Steps in tongue grafting. a, the two branches to be formed; b, a tongue cut in each; c, fitted together; d, method of wrapping.
Grafting.—Of much the same nature is grafting. Here, however, a small portion of the stem of the closely allied tree is fastened into the trunk of the growing tree in such a manner that the two cut layers just under the bark will coincide. This will allow of the passage of food into the grafted part and insure the ultimate growth of the twig. Grafting and budding are of considerable economic value to the fruit grower, as it enables him to produce at will, trees bearing choice varieties of fruit.[34]

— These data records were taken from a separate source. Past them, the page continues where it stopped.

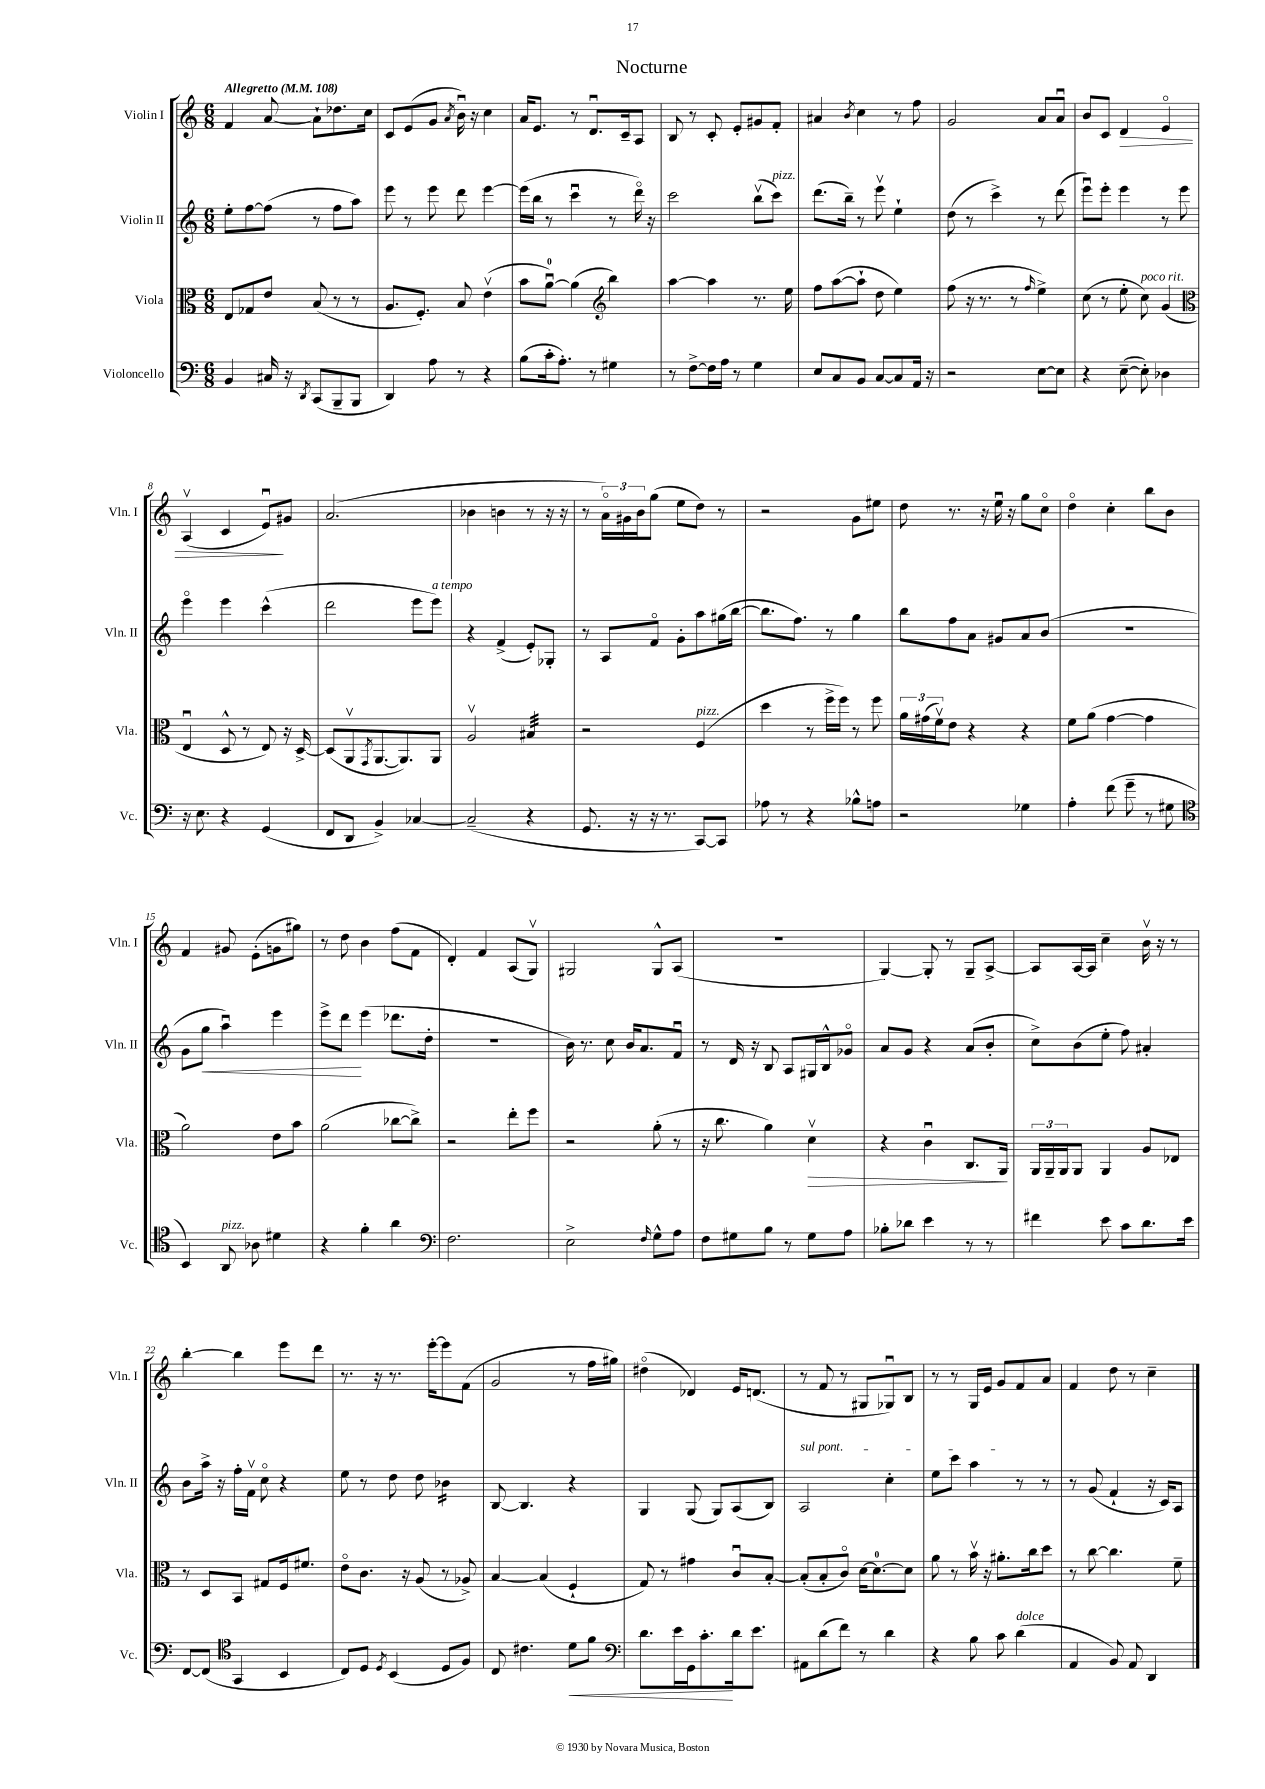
\header { title = "Nocturne" }
<<
\new StaffGroup <<
\new Staff = "s0" \with { instrumentName = "Violin I" shortInstrumentName = "Vln. I" } {
    \clef treble \key c \major \numericTimeSignature \time 6/8 \tempo "Allegretto" 4 = 108
    f'4 a'8~ a'8-! des''8. c''16 |
    c'8 e'8( g'8 \acciaccatura { a'8 } b'16\downbow) r16 c''4 |
    a'16 e'8. r8 d'8.\downbow c'16-- a8 |
    b8 r8 c'8-. e'8-. gis'8 f'8-. |
    ais'4 \acciaccatura { b'8 } c''4 r8 f''8 |
    g'2 a'8 a'8\downbow |
    b'8 c'8 d'4\> e'4\flageolet |
    a4\upbow( c'4 e'8\downbow\!) gis'8 |
    a'2.( |
    bes'4 b'4 r8 r16 r16 |
    r8 \tuplet 3/2 { a'16\flageolet) gis'16 b'16 } g''8( e''8 d''8) r8 |
    r2 g'8 eis''8 |
    d''8 r8. r16 e''16\downbow r16 g''8 c''8\flageolet |
    d''4\flageolet c''4-. b''8 b'8 |
    f'4 gis'8 e'8-.( g'8 gis''8) |
    r8 d''8 b'4 f''8( f'8 |
    d'4-.) f'4 a8( g8\upbow) |
    gis2 gis8-^ a8( |
    R2. |
    g4~) g8-. r8 g8-- a8~-> |
    a8 a16~ a16 c''4-- b'16\upbow r16 r8 |
    b''4~-. b''4 e'''8 d'''8 |
    r8. r16 r8. e'''16~-. e'''8 f'8( |
    g'2 r8 f''16 gis''16) |
    dis''4\flageolet( des'4) e'16 d'8.( |
    r8 f'8 r8 gis8 ges8\downbow) b8 |
    r8 r8 g16 e'16 g'8 f'8 a'8 |
    f'4 d''8 r8 c''4-- \bar "|." |
}
\new Staff = "s1" \with { instrumentName = "Violin II" shortInstrumentName = "Vln. II" } {
    \clef treble \key c \major \numericTimeSignature \time 6/8
    e''8-. f''8~ f''8( r8 f''8 a''8) |
    e'''8 r8 e'''8 d'''8 e'''4~ |
    e'''16( b''16 r8 c'''4\downbow r8 d'''16\flageolet) r16 |
    c'''2 b''8\upbow( c'''8^\markup { \italic "pizz." }) |
    d'''8.( b''16--) r8 e'''8\upbow e''4-! |
    d''8( r8 c'''4->) r8 d'''8( |
    e'''8\downbow) e'''8-. e'''4 r8 e'''8 |
    e'''4\flageolet e'''4 c'''4-^( |
    d'''2 e'''8 e'''8^\markup { \italic "a tempo" }) |
    r4 f'4->( e'8-.) ges8-. |
    r8 a8 f'8\flageolet g'8-. a''8 gis''16( b''16~ |
    b''8. f''8.) r8 g''4 |
    b''8 f''8 a'8 gis'8 a'8 b'8( |
    R2. |
    g'8 g''8\< a''4\downbow) e'''4 |
    e'''8-> d'''8\! e'''4( des'''8. d''16-. |
    R2. |
    b'16) r8. c''8 b'16 a'8. f'8\downbow |
    r8 d'16 r16 b8 a8 gis16 b16-^ ges'8\flageolet |
    a'8 g'8 r4 a'8( b'8-. |
    c''8->) b'8( e''8-. f''8) ais'4-. |
    b'8 a''16-> r16 f''16-. f'16\upbow c''8\flageolet r4 |
    e''8 r8 d''8 d''8 bes'4:16 |
    b8~ b4. r4 |
    g4 g8( g8) a8( b8) |
    \once \override TextSpanner.bound-details.left.text = \markup { \italic "sul pont." } a2\startTextSpan c''4-. |
    e''8 c'''8 a''4\stopTextSpan r8 r8 |
    r8 g'8( f'4-! r16 c'16) a8 \bar "|." |
}
\new Staff = "s2" \with { instrumentName = "Viola" shortInstrumentName = "Vla." } {
    \clef alto \key c \major \numericTimeSignature \time 6/8
    e8 ges8 e'8 b8( r8 r8 |
    a8. f8.-.) b8 e'4\upbow( |
    b'8 a'8-0~\downbow) a'4( \clef treble b''4) |
    a''4~ a''4 r8. e''16 |
    f''8 a''8~( a''8-! d''8 e''4) |
    f''8( r16 r8. r8 \grace { f''16 } e''4->) |
    c''8( r8 e''8-. c''8^\markup { \italic "poco rit." }) g'4( |
    \clef alto e4\downbow d8-^ r8 e8) r16 d16~-> |
    d8( a,8\upbow \acciaccatura { g,8 } a,8.~ a,8.) a,8 |
    a2\upbow bis4:32 |
    r2 f4^\markup { \italic "pizz." }( |
    d''4 r8 f''16-> f''16) r8 f''8 |
    \tuplet 3/2 { a'16 gis'16( f'16\upbow) } e'8 r4 r4 |
    f'8 a'8( g'4~ g'4 |
    a'2) e'8 b'8 |
    a'2( ces''8~ ces''8->) |
    r2 e''8-. f''8 |
    r2 a'8-.( r8 |
    r16 c''8. a'4) d'4\upbow\> |
    r4 c'4\downbow c8. a,16\! |
    \tuplet 3/2 { a,16 a,16-- a,16 } a,8 a,4 a8 ees8 |
    r8 d8 b,8 gis8 f16 fis'8. |
    e'8\flageolet c'8. r16 a8( r8 aes8->) |
    b4~ b4( f4-! |
    g8) r8 gis'4 c'8\downbow b8~-. |
    b8-.( b8-. c'8\flageolet) d'16~ d'8.-0~ d'8 |
    a'8 r8 b'16\upbow r16 ais'8.-. c''16 d''8 |
    r8 c''8~ c''4. f'8-- \bar "|." |
}
\new Staff = "s3" \with { instrumentName = "Violoncello" shortInstrumentName = "Vc." } {
    \clef bass \key c \major \numericTimeSignature \time 6/8
    b,4 cis16 r16 \acciaccatura { d,8 } c,8( b,,8-- b,,8 |
    d,4) a8 r8 r4 |
    b8( c'16-. a8.-.) r8 gis4 |
    r8 f8~-> f16 a16 r8 g4 |
    e8 c8 b,8 c8~ c8 a,16 r16 |
    r2 e8~ e8 |
    r4 e8~--( e8-.) des4 |
    r16 e8. r4 g,4( |
    f,8 d,8 b,4->) ces4~ |
    ces2--( r4 |
    g,8. r16 r16 r8. c,8~) c,8 |
    aes8 r8 r4 bes8-^ a8 |
    r2 ges4 |
    a4-. f'8( g'8-- r8 gis8 |
    \clef tenor b,4) a,8^\markup { \italic "pizz." } aes8 dis'4 |
    r4 f'4-. a'4 |
    \clef bass f2. |
    e2-> \grace { f16 } g8-^ a8 |
    f8 gis8 b8 r8 gis8 a8 |
    bes8-. des'8 e'4 r8 r8 |
    fis'4 e'8 c'8 d'8. e'16 |
    f,8~ f,8( \clef tenor g,4 b,4 |
    c8) d8 \acciaccatura { d8 } b,4( d8 f8) |
    c8 cis'4. d'8\< f'8 |
    \clef bass d'8. e'16 g,16 c'8.-.\! d'16 e'8. |
    ais,8 d'8( f'8) r8 d'4 |
    r4 b8 c'8 d'4^\markup { \italic "dolce" }( |
    a,4 b,8) a,8 d,4 \bar "|." |
}
>>
>>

Other Methods.—Other methods of plant propagation are by means of runners, as when strawberry plants strike root from long stems that run along the ground; layering, where roots may develop on covered up branches of blackberry or raspberry plants; slips, roots developing from stems which are cut off and placed in moist sand; from tubers, as in planting potatoes; and by means of bulbs, as the tulip or hyacinth. All of the above means of propagation are asexual and are of importance in our problem of plant breeding.
Plant breeding plots. (Minnesota Experiment Station.)
Illustration of Mendel's Law.
The Work of Gregor Mendel.—Fifty years ago, an Austrian monk, Gregor Mendel, found in breeding garden peas that these plants passed on certain fixed characters, as the shape of the seed, the color of the pod when ripe, and others, and that when two pea plants of different characters were crossed, one of these characters would be likely to appear in the offspring of the second generation in the ratio of three to one. Such characters as would appear to the exclusion of others in the first crossing of the plants were called dominant, the ones not appearing, recessive characteristics. When these seeds were again sown the ones bearing a recessive characteristic would produce only peas with this recessive characteristic, but the ones with a dominant characteristic might give rise to a pure dominant or to offspring having partly a dominant and partly a recessive character; pure dominants being to the mixed offspring in the ratio of 1 to 2. The pure dominants if bred with others like themselves would produce only pure dominants, but the cross breeds would again produce mixed offspring of three kinds in the ratio of one dominant to two cross breeds and one recessive. The feature of this work that interests us is that unit characters are passed along by heredity in the germ cells pure, that is, unchanged, from one generation to another, and independently of each other.
Determiners of Character.—A child then resembles his parents in some definite particulars because certain determiners of characters have been present in the germ cells of one of the parents. If the determiner of a certain character is absent from the germ cells of both parents, it will be absent in all of their offspring.